Egyptian Lawmaker calls women to prove their virginity before applying for college


Egyptian Parliamentary member Elhamy Agina, left, attends human rights committee conference in Cairo, Egypt. Photo courtesy of The Star News


This past week, a member of the Egyptian Parliament, Elhamy Agina, who proposed that women should undergo female genital mutilation in order to “reduce their sexual desires” to match that of Egypt’s “sexually weak” men, is now calling for female college applicants to prove their maidenhood in order to be eligible to receive a higher education.


“Any girl who enters university, we have to check her medical examination to prove that she is a Miss,” Agina said to Egypt’s Youm 7 newspapers, by the direct translation of Egyptian Streets news.


According to his logic, the virginity tests would reduce the number of Urfi marriages, which aren’t traditional marriages that are officially registered with the authorities but are performed by a priest and require just two witnesses. Since sex is forbidden before a traditional marriage, Urfi marriages are a way for more modern couples to avoid shame. He added that if a woman "fails" the virginity test, her parents would be notified immediately.
 

The entirety of this proposal is unfitting in all aspects. It’s not hard to identify that Agina’s law is pretty humiliating and equally violating of basic human rights. Forcing women to undergo a test in order to prove their virginity and threatening the right to an education is sexist, and an outright breach of women’s autonomy.


To begin with, the old school myths of female virginity such as the hymen breaking when a woman first has sex or a woman’s vagina becoming “loose” after sex aren’t even valid indicators of sexual encounters.
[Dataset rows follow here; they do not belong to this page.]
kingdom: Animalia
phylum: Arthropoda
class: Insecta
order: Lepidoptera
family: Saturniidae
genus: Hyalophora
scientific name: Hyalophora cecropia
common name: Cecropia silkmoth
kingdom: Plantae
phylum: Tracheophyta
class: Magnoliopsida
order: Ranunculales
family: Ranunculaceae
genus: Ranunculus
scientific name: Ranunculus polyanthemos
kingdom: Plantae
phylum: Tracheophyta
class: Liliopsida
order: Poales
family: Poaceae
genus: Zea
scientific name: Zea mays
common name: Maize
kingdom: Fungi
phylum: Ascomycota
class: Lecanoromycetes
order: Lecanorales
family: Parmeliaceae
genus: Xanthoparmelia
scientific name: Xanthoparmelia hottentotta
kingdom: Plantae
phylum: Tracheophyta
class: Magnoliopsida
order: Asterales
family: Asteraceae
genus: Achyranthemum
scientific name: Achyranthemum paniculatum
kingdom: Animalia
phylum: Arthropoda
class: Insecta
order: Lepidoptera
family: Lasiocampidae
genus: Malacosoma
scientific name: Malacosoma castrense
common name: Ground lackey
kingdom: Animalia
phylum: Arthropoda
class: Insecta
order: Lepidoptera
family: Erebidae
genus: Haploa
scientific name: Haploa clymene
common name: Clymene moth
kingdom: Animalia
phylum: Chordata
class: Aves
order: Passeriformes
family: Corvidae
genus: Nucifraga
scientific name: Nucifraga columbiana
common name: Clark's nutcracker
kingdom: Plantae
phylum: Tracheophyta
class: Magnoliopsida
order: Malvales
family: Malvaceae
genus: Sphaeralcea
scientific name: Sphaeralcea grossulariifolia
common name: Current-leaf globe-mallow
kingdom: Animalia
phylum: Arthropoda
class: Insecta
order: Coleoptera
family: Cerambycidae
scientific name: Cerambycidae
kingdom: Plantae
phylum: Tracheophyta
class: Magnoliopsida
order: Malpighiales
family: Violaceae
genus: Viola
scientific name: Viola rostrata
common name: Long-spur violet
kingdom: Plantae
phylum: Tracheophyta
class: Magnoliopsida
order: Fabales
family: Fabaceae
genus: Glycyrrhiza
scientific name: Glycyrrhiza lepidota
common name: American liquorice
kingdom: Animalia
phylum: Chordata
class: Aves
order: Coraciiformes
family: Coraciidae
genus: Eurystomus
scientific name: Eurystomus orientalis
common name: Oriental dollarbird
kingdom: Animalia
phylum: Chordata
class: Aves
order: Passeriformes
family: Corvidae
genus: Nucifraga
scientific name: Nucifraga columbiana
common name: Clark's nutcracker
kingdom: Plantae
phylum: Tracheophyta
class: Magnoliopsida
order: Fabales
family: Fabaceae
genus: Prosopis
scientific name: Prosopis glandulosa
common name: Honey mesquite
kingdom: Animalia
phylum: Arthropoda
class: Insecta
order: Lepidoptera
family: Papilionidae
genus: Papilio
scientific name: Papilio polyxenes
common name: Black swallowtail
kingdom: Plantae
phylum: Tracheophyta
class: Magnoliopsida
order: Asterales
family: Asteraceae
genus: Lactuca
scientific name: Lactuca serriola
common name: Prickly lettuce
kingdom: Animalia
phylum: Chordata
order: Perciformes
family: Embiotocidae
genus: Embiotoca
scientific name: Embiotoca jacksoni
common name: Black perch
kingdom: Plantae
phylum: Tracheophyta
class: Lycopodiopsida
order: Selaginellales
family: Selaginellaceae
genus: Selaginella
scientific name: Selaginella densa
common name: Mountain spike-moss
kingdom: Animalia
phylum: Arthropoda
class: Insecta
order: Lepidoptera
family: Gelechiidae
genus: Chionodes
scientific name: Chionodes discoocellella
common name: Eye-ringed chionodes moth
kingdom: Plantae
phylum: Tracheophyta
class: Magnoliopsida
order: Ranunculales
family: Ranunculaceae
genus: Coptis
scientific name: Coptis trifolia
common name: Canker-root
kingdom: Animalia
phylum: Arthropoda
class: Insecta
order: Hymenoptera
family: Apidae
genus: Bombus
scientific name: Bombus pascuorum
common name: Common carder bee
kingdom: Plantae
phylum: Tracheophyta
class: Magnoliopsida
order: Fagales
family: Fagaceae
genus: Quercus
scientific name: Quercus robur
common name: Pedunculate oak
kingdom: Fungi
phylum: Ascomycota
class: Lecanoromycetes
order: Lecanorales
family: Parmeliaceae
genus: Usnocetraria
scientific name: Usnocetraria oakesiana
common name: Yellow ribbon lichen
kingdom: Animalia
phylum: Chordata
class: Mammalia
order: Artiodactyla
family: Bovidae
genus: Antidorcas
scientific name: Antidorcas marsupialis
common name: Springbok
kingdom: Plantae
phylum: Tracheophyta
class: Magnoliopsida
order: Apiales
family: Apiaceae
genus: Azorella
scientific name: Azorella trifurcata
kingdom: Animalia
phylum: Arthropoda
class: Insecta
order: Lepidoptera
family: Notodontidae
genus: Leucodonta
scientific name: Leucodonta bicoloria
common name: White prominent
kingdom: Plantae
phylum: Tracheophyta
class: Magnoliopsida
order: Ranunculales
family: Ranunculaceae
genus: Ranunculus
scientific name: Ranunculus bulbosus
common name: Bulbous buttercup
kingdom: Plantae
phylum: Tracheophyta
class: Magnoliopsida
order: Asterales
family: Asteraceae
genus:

Most women, surprisingly enough, break their hymens long before they have sex, mostly from some sort of physical activity and rough childhood play. Furthermore, refusing a woman's right to her education all because she has had sex truly exhibits the ongoing struggles that women around the world continue to endure when it comes to seeking an education.

Providing girls with schooling, especially within developing countries, overall helps break the vicious cycle of poverty. Educated women are able to make defining choices that can help them and their families reach their full potential; come less likely to marry at an early age and against their will, less likely to die during childbirth, to earn a job and receive an income, and to most likely send their children to school. Encouraging the prevention of poverty through gender equality will benefit not only the children today but children for many generations to come. To allow a lawmaker to prohibit this from happening, to demand control over one’s own access to further education that can considerably eradicate poverty is unacceptable, especially based on the grounds of sexual experience.

For Agina to say that “no one should be upset by this decision” is degrading on many levels, although it is not surprising given his previous acts, including the approval of female genital mutilation and of drowned immigrants who "deserved to die".


Parliament is in the midst of reviewing Agina and these comments that he has made during the last month but he still has a great chance to win over conservative Egyptians with his ideals. Within his interviews, he urges other lawmakers as well as the country’s colleges and universities, to stand by virginity tests, and that he hopes that Egypt’s Higher Education Ministry will put him in control of reviewing all virginity tests prior to University acceptance.

It is frightening that a man with such public power, with a large following, is planning on pursuing damage to the women of Egypt. We can only hope that as the world becomes more aware of Agina and his implementation of violating the most basic of human rights, that people will stand up to such unjust, and male chauvinism at its absolute worst.